More general studies have questioned the ethics of some HIV treatment interventions, particularly in sub-Saharan Africa (94). The increase in people being tested does not mean unconditional acceptance of the test – as the smaller number of people entering the health system after diagnosis attests. The acceptability of testing campaigns is questionable, because the procedures for obtaining consent and informing patients are sometimes weak. At home visits in Homa Bay, confidentiality is not respected and men are under a lot of pressure to agree to be tested in front of their family and, ultimately, disclose their HIV status. This would seem to make it hard for these men to refuse to be tested – especially since the population has a positive image of MSF, which might lead more people to agree to the test.
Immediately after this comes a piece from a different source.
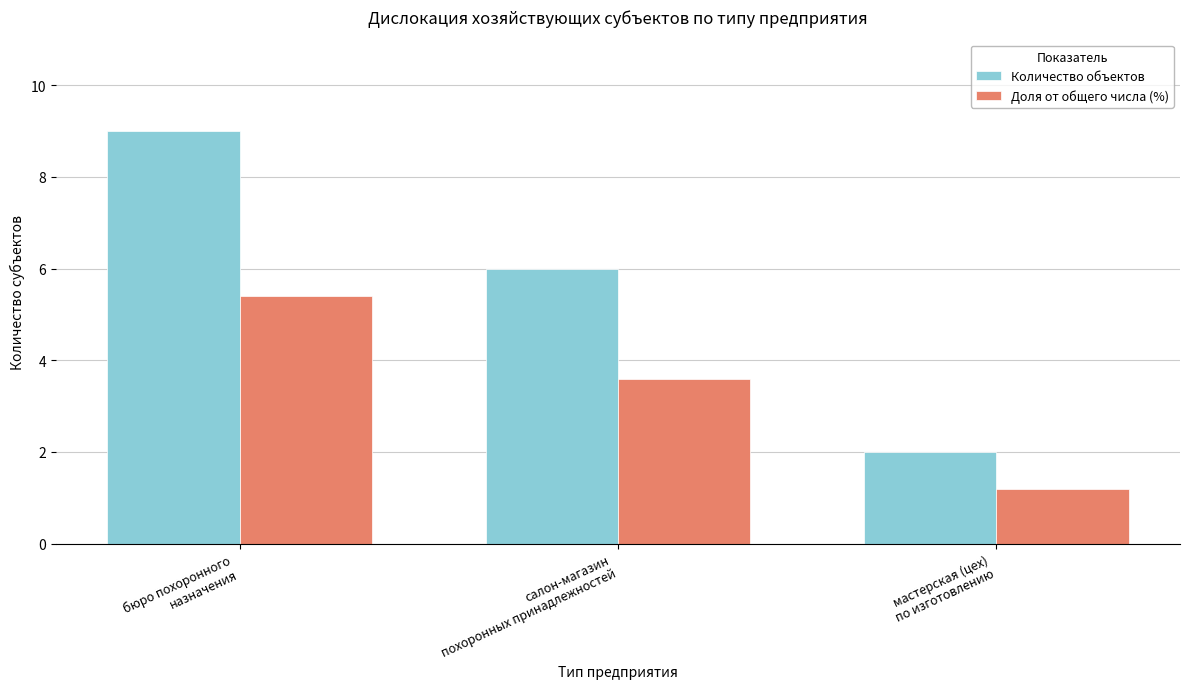

How many groups of bars are there?

3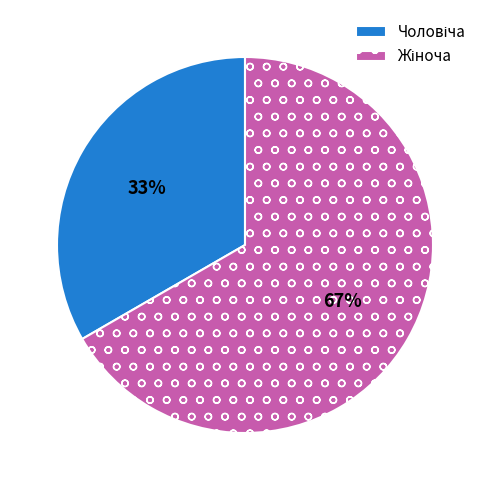

To the nearest percent, what is the average slice percentage?

50%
Spousal testing has undeniable advantages in terms of subsequent care for members of the couple, women in particular, as it makes disclosure to their male partners less risky. Joint intervention has been shown to improve treatment adherence by both members of the couple (34) (95) (96) (97). New testing and care strategies such as decentralization and home-based testing obviously represent progress in epidemiological terms. In some contexts, there are new initiatives that are partially improving the testing rate among men – community-based actions, in particular – thus demonstrating an ability to work in unexpected domains (98). However, as in other contexts (99), this does not yet seem sufficient for reaching equal numbers of men and women in Kenya.